** START OF PASSAGE GIVEN **
This came up in https://github.com/scipy/scipy/pull/52

Josef:
One more comment about scipy.special docstrings: From what I have seen
they are semiautomatically created. I think eventually we should
switch to docstrings following the numpy standard. There are several
functions where I would have liked to add more information. The
current docstrings of many special functions are awfully uninformative
about details.

Chris:
As for the comments...that's actually not as simple as it sounds. Or
at least it wasn't. I just submitted a pull request to numpy to help
change that. ufuncs are python objects whose docstrings are read-only.
They are set at object creation. The either (1)must be passed in to
the C function creating the ufunc (at which point you have to have the
docs in some C header file or parse them in from a Python header file
with the docs), or (2) you must reset what the ufunc doc pointer
points to at the C level. The add_newdoc method doesn't work on
ufuncs. (And in fact there are a number of calls to add_newdoc in
numpy/add_newdocs.py that don't change the documentation. It isn't
noticed because add_newdoc specifically catches all errors and does
nothing.)
** END OF PASSAGE GIVEN **
• [GOAL OF THE EXERCISE]:
Copy out the exchange about scipy.special docstrings in full, word for word.
** START OF SOURCE DATA **
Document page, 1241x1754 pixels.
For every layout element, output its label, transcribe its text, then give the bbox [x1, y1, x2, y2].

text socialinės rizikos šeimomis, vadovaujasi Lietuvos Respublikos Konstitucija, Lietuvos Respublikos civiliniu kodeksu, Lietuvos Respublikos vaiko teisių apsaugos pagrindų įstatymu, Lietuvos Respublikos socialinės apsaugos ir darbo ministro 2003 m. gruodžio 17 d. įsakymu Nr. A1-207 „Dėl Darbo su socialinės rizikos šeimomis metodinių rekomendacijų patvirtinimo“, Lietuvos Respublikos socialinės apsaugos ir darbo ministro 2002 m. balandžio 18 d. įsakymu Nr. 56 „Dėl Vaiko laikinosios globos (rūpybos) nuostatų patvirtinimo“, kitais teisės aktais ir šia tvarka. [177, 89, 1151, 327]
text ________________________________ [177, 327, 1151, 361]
** END OF SOURCE DATA **
• [SOLVED PROBLEM]:
This came up in https://github.com/scipy/scipy/pull/52

Josef:
One more comment about scipy.special docstrings: From what I have seen
they are semiautomatically created. I think eventually we should
switch to docstrings following the numpy standard. There are several
functions where I would have liked to add more information. The
current docstrings of many special functions are awfully uninformative
about details.

Chris:
As for the comments...that's actually not as simple as it sounds. Or
at least it wasn't. I just submitted a pull request to numpy to help
change that. ufuncs are python objects whose docstrings are read-only.
They are set at object creation. The either (1)must be passed in to
the C function creating the ufunc (at which point you have to have the
docs in some C header file or parse them in from a Python header file
with the docs), or (2) you must reset what the ufunc doc pointer
points to at the C level. The add_newdoc method doesn't work on
ufuncs. (And in fact there are a number of calls to add_newdoc in
numpy/add_newdocs.py that don't change the documentation. It isn't
noticed because add_newdoc specifically catches all errors and does
nothing.)